Reminds me of the recent breakthroughs in Tetris and Super Mario Bros. When I played these games as a kid, I would have thought they’d be forgotten relics decades later, impossible for anyone but the most dedicated hobbyist to stand up and run, let alone keep learning new things about them. The internet and emulators breathed new life into those earlier games and computing.



I guess your last sentence answers your question. I'm sure some people had found the deleted files, but because that would before the internet was ubiquitous, it was not generally known or recorded.


Or it was recorded, but it was on fidonet or some bbs system that didn't make the transition to the WWW and no one old enough to remember actually remembers or cares anymore.

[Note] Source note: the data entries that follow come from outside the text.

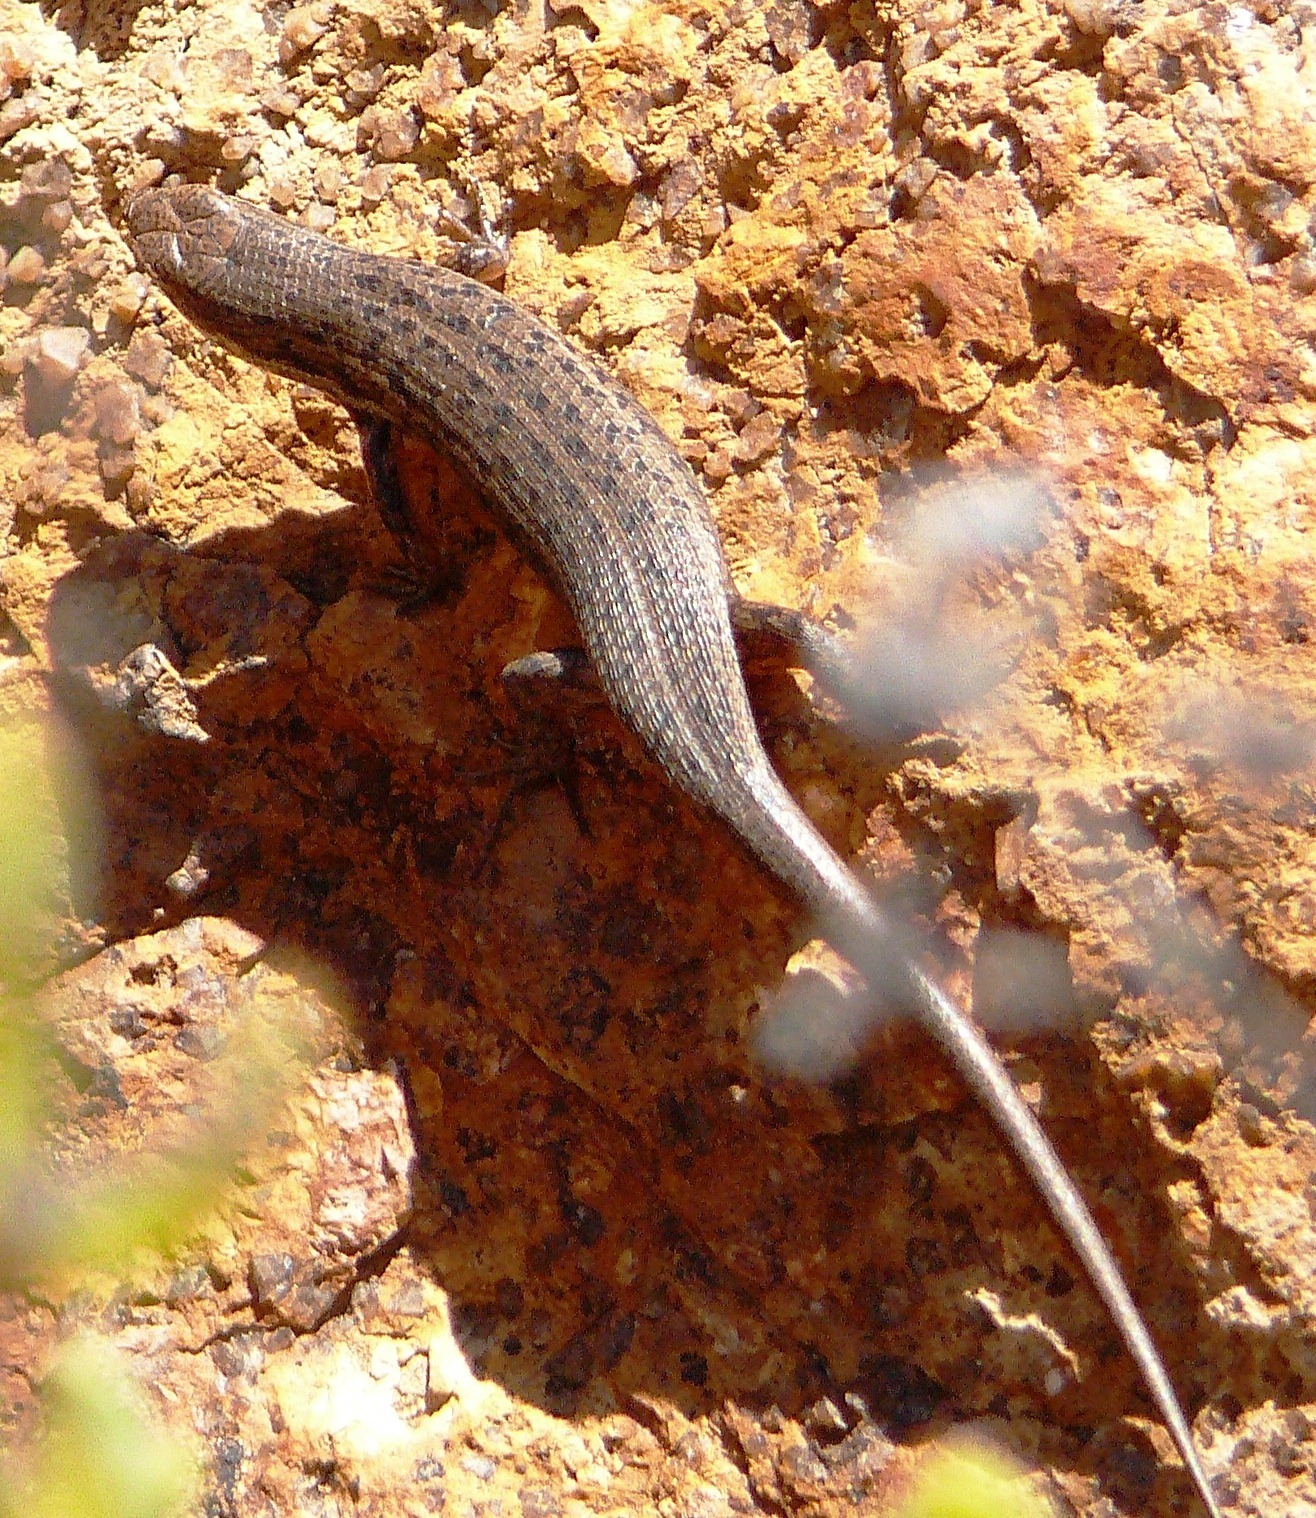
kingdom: Animalia
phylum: Chordata
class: Squamata
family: Scincidae
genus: Trachylepis
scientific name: Trachylepis variegata
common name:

Yeah, this could well be true. I was using a Hex Editor a lot back in the late 80s and early 90s, and that involved many of the Sierra games. Most of the time I was looking at the files installed on a hard disk though, as I generally installed the game from the floppy to the hard disk first and assumed I had everything. I think it would have been rare for me to be viewing the whole floppy disk of a Sierra game sector by sector in a Hex Viewer, although I did do that a lot for some disks. I'm surprised I didn't spot this back in those days. I bought this version of Space Quest II back in 1989.


My memory of those times was that floppy disks were fragile enough, and software expensive enough, that you would take the original disks out only to install the game (or cough make a backup copy for a friend) and then carefully put them back in the box. So it's not too surprising to me that people weren't studying them closely enough to spot this.


There are people who archive old software using modern tools like flux imaging to allow making perfect disk copies. It might be someone noticing data in free space while imaging one of these disks.